#### Supplied information:

───

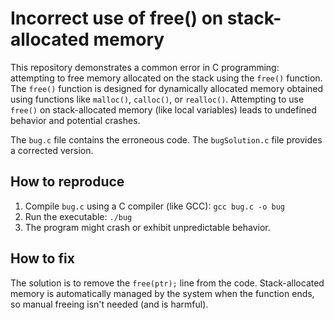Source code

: # Incorrect use of free() on stack-allocated memory

This repository demonstrates a common error in C programming: attempting to free memory allocated on the stack using the `free()` function.  The `free()` function is designed for dynamically allocated memory obtained using functions like `malloc()`, `calloc()`, or `realloc()`.  Attempting to use `free()` on stack-allocated memory (like local variables) leads to undefined behavior and potential crashes.

The `bug.c` file contains the erroneous code.  The `bugSolution.c` file provides a corrected version.

## How to reproduce

1. Compile `bug.c` using a C compiler (like GCC): `gcc bug.c -o bug`
2. Run the executable: `./bug`
3. The program might crash or exhibit unpredictable behavior.

## How to fix

The solution is to remove the `free(ptr);` line from the code. Stack-allocated memory is automatically managed by the system when the function ends, so manual freeing isn't needed (and is harmful).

───

#### What you need to do:
Search the data above for the string "like" and return every line that has it.

#### Final answer:
This repository demonstrates a common error in C programming: attempting to free memory allocated on the stack using the `free()` function.  The `free()` function is designed for dynamically allocated memory obtained using functions like `malloc()`, `calloc()`, or `realloc()`.  Attempting to use `free()` on stack-allocated memory (like local variables) leads to undefined behavior and potential crashes.
1. Compile `bug.c` using a C compiler (like GCC): `gcc bug.c -o bug`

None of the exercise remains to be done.